Here it is, that time of year again when we are so close to finishing the semester, but are so tired already that we start getting that “screw everything” feeling. Some students can cope with that feeling really well, but there are others who literally carry it out. Personally, although I want to slack off more, I force myself to battle with the few days I have left. I couldn’t bear to see all my effort since the beginning of the semester go down the drain.

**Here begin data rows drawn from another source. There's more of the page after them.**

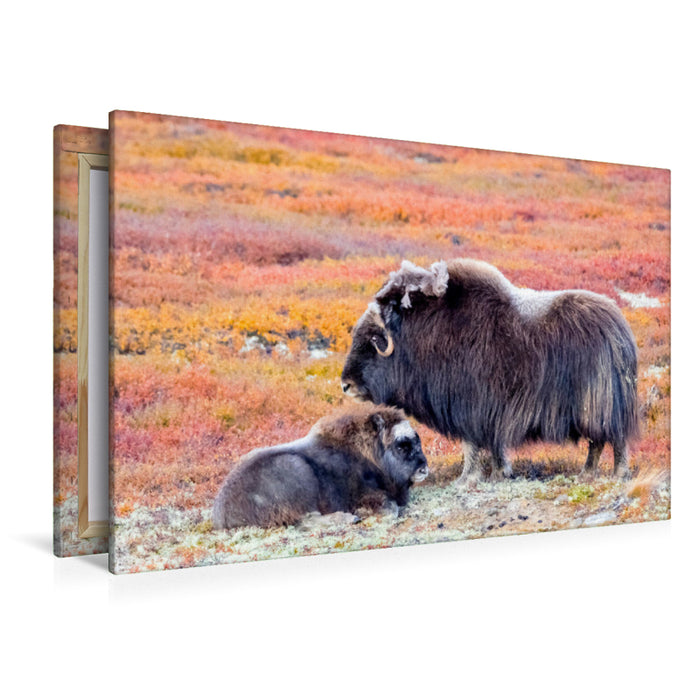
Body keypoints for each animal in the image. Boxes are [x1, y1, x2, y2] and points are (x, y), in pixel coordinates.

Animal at [212, 405, 428, 529]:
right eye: (401, 445)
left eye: (417, 440)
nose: (424, 469)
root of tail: (223, 514)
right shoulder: (366, 495)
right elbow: (390, 508)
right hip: (297, 472)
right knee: (306, 520)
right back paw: (349, 519)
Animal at [341, 259, 639, 483]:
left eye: (373, 339)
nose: (345, 384)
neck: (422, 336)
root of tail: (620, 328)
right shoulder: (487, 411)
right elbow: (493, 445)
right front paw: (499, 473)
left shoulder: (467, 406)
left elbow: (470, 445)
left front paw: (466, 479)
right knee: (598, 442)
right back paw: (587, 473)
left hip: (599, 404)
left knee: (611, 438)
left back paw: (616, 473)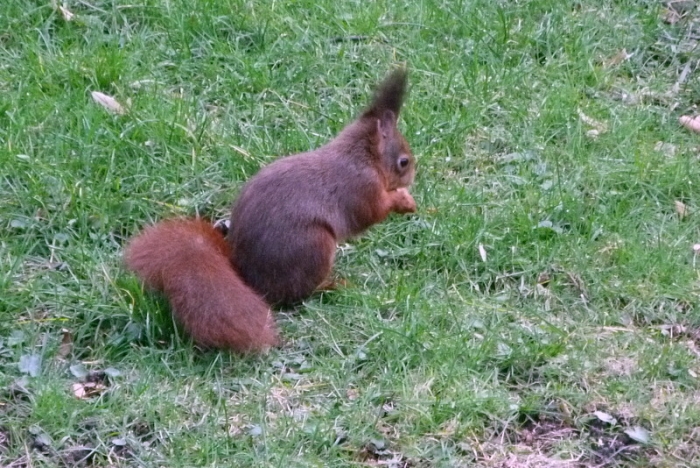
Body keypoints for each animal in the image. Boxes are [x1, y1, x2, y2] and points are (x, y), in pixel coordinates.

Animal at [124, 69, 417, 352]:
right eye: (403, 161)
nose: (413, 175)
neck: (361, 156)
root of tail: (248, 278)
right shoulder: (360, 187)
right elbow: (370, 214)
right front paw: (401, 201)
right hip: (313, 245)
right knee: (299, 293)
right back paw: (332, 285)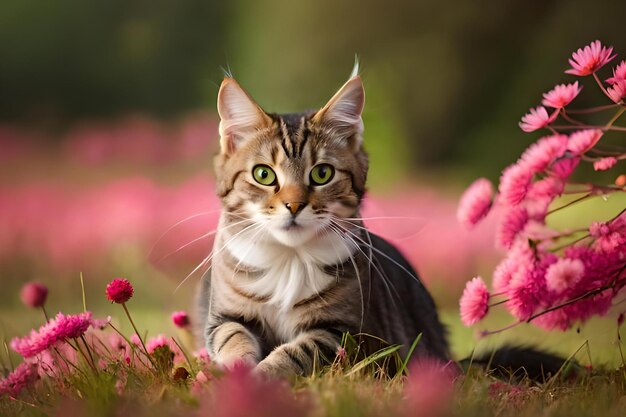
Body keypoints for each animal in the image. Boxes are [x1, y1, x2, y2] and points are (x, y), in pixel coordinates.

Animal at [195, 69, 448, 376]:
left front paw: (264, 375)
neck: (289, 260)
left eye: (322, 174)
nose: (294, 205)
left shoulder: (345, 333)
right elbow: (232, 337)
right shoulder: (224, 318)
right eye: (263, 174)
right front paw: (236, 374)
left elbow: (297, 352)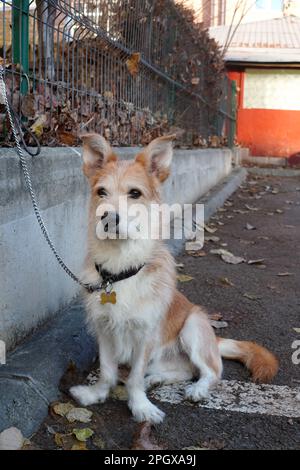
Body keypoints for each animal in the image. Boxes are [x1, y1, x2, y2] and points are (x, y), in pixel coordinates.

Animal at [70, 134, 278, 424]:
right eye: (101, 192)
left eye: (135, 193)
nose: (108, 218)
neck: (123, 268)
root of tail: (215, 340)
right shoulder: (104, 331)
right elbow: (108, 372)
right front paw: (96, 395)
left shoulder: (145, 336)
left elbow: (133, 378)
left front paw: (140, 407)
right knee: (184, 370)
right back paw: (156, 379)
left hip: (193, 326)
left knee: (210, 372)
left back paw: (197, 390)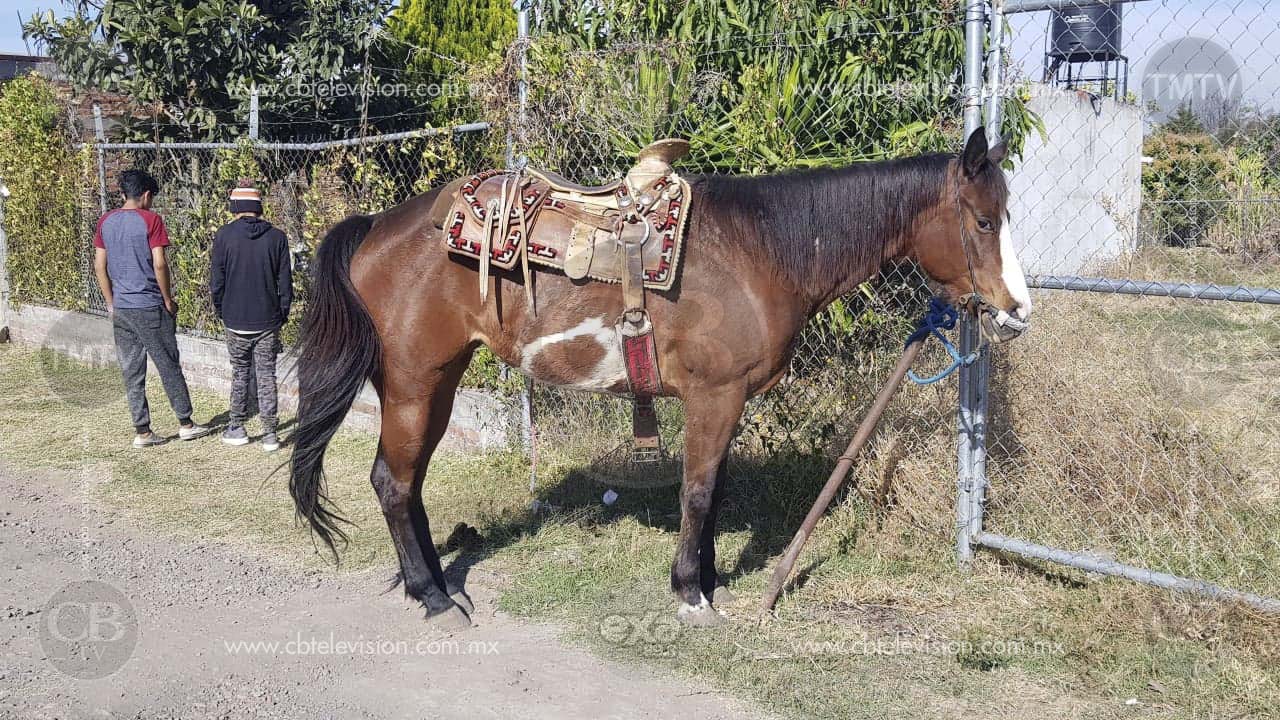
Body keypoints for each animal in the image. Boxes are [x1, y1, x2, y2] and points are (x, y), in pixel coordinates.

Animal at [288, 128, 1033, 629]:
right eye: (983, 219)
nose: (1018, 310)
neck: (760, 251)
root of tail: (377, 227)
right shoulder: (714, 395)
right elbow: (698, 493)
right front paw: (689, 594)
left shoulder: (727, 402)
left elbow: (716, 491)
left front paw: (710, 578)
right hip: (416, 383)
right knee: (393, 482)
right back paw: (435, 597)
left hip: (437, 383)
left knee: (405, 482)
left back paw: (434, 584)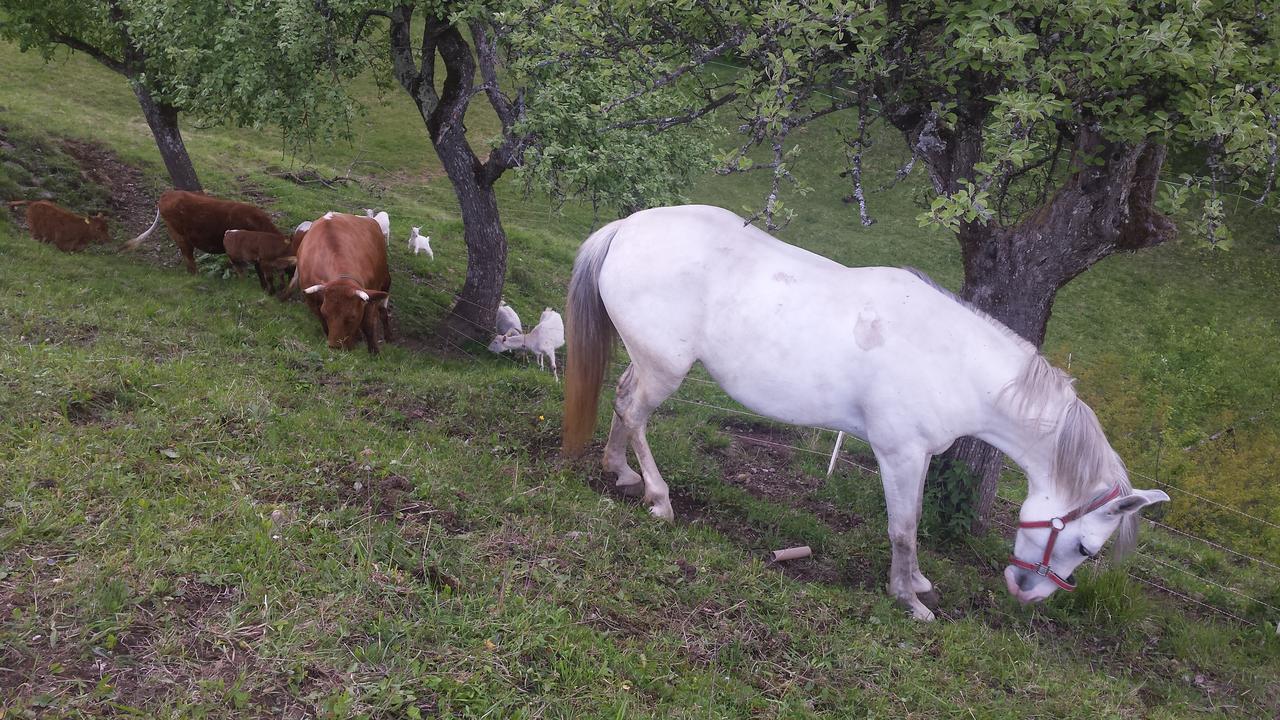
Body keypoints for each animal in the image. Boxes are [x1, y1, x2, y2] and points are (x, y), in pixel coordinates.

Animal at [293, 210, 389, 353]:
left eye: (352, 317)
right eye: (325, 313)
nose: (335, 347)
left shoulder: (371, 294)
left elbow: (368, 325)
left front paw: (374, 351)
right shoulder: (312, 302)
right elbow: (323, 323)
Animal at [563, 204, 1172, 620]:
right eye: (1087, 547)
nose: (1029, 592)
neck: (954, 358)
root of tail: (627, 227)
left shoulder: (919, 456)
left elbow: (915, 519)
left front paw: (918, 582)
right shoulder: (899, 454)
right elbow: (904, 525)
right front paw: (908, 599)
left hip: (646, 361)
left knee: (623, 403)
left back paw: (619, 471)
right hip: (665, 369)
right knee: (636, 414)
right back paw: (658, 498)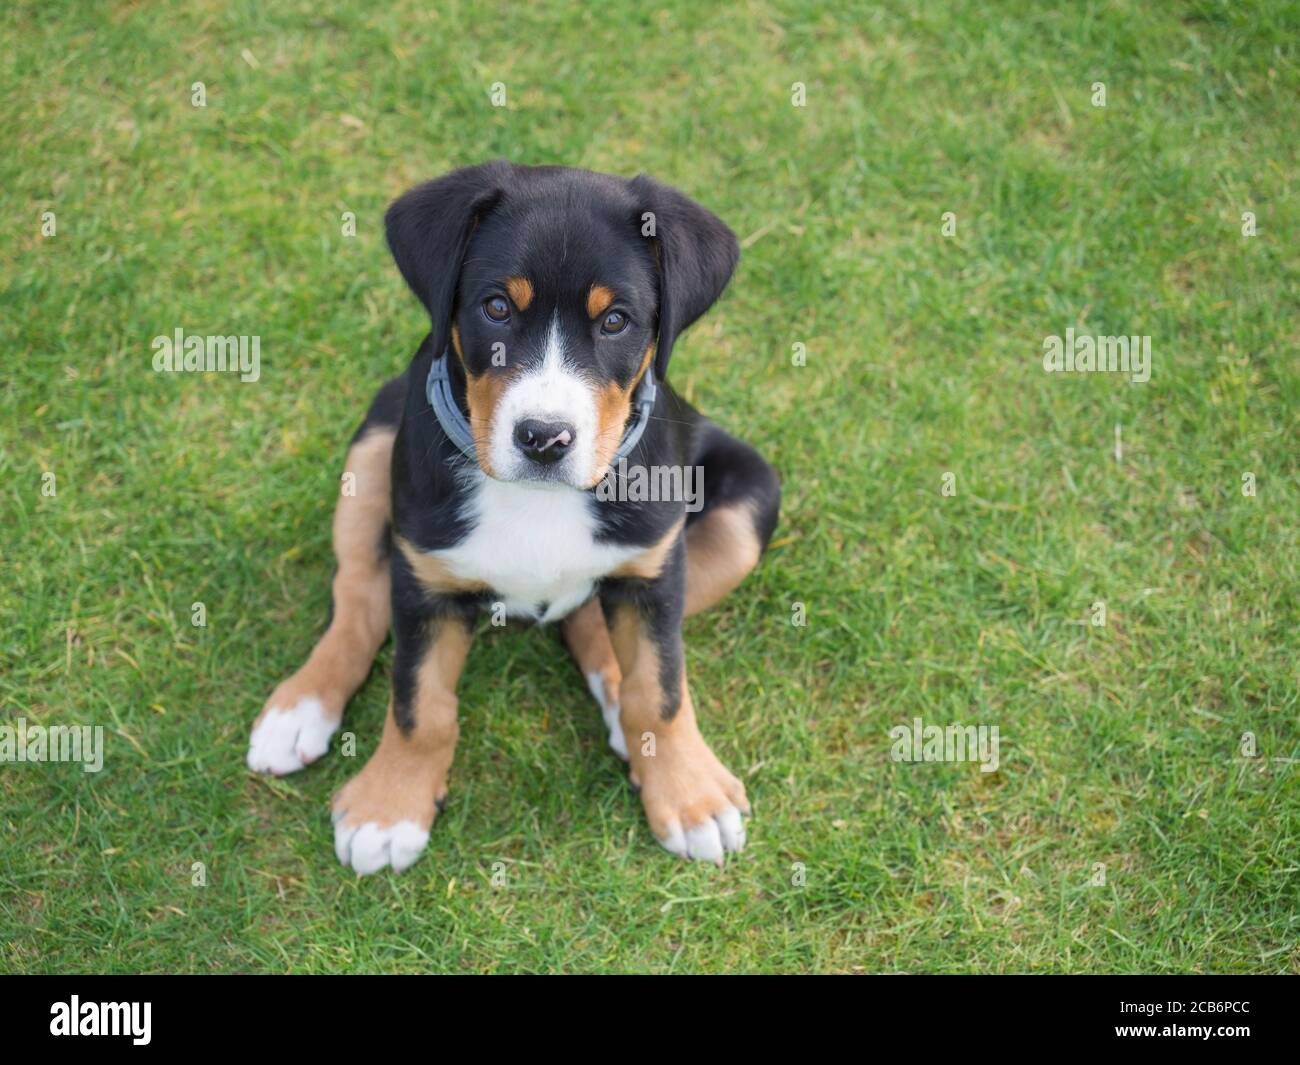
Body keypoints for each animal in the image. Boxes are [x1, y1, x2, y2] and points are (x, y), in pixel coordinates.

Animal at [246, 160, 774, 873]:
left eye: (616, 320)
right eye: (496, 308)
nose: (544, 438)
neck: (537, 498)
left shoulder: (656, 569)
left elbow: (660, 692)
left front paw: (690, 796)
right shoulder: (426, 579)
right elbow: (419, 703)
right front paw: (390, 806)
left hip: (751, 499)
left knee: (590, 622)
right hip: (376, 440)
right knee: (358, 594)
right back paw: (301, 708)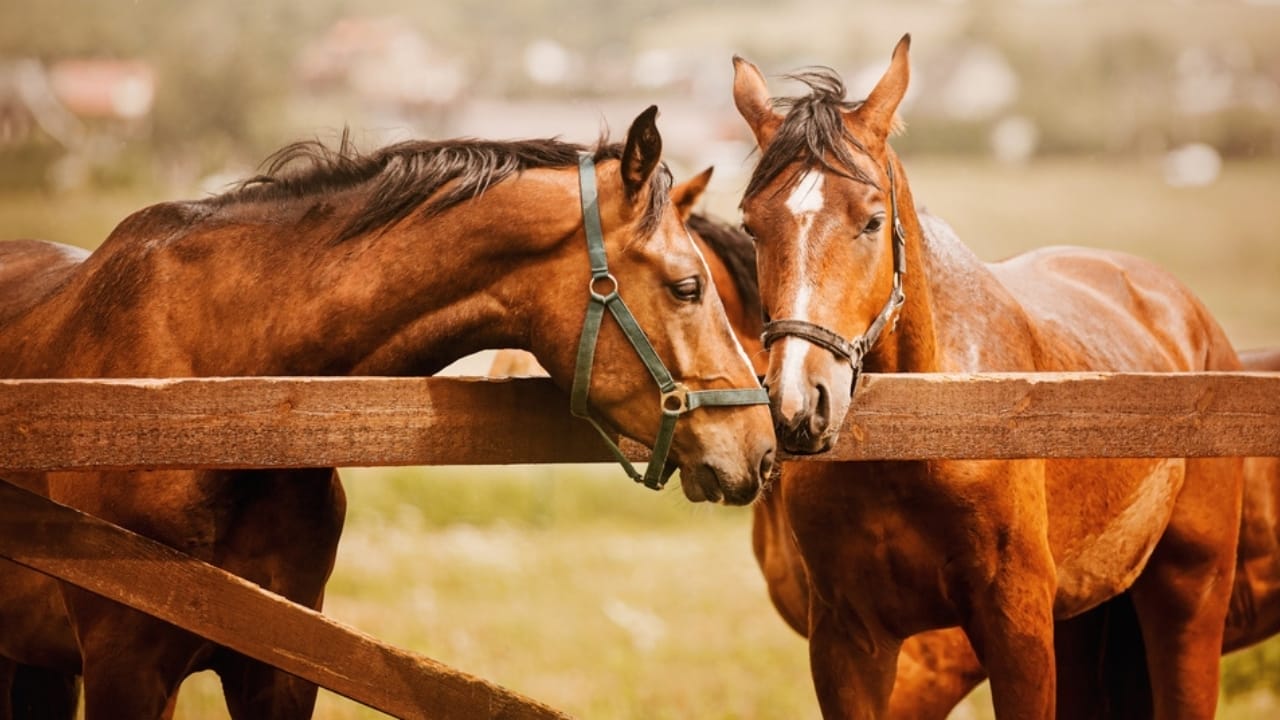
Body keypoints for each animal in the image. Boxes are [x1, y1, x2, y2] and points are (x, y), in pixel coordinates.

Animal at [732, 35, 1244, 719]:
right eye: (751, 225)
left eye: (871, 220)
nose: (796, 404)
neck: (924, 435)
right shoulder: (847, 642)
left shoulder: (1015, 628)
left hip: (1191, 595)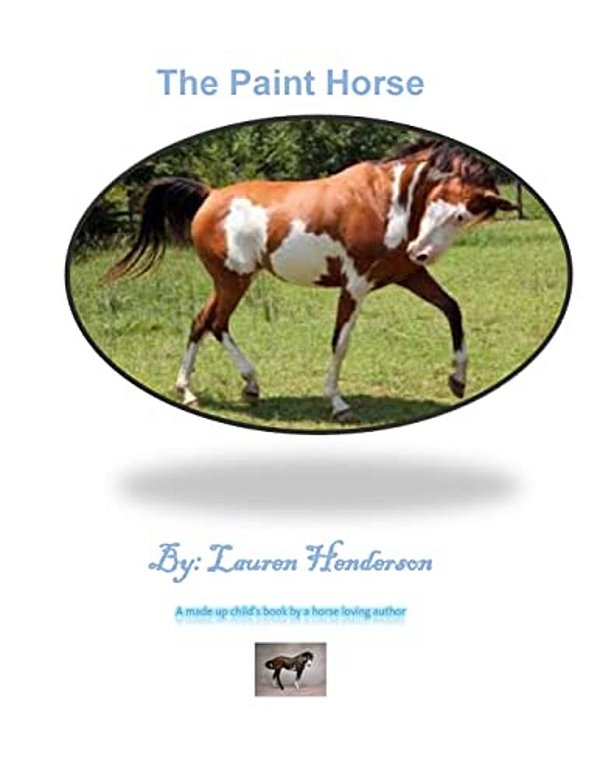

You’ll notice that around this time of year everything starts winding up instead of winding down. All of a sudden you have to take three exams, finish an application to submit for a job next fall, figure out your courses for the next semester and, on top of all that, figure out what you’re going to be doing this summer (and this doesn’t even include taking finals). I couldn’t imagine a better answer when one tries to wrestle with so many tasks than time management. As corny as that may sound, I can guarantee that so long as you prioritize the most important things, then everything falls into place. Don’t worry, you’ll have enough time to have fun and, amazingly, you’ll also have time to sleep.

Right now I’m still trying to figure out what I’ll be doing this summer. Going without a job for both semesters really drained my bank account, so I don’t think I can go without working this summer. The problem with this is that I can only work part-time because I need to take at least one summer course. For this reason I’m stuck in a predicament: I need to find a job that will hire me part-time and only for the summer but worse than that, I need to send all these tedious application materials to transfer to a university back home to take that summer course I need. So, what’s the moral of the story? If you ever even conceive of doing something similar to what I want to do for the summer, then start early. While it’s still only April, there will be so many other things going on around you that this will only add to your worries.

“It’s okay!” I keep telling myself and it actually seems to work. The semester will soon be over, summer will be here, something is bound to happen and it’ll turn out how it’s meant to turn out. There’s only so much you can do when you have geared things in the direction that you want them to go. I have realized that if I am working hard to achieve what I want, then worrying gets me absolutely nowhere. Why add another burden on myself when it’s truly not necessary?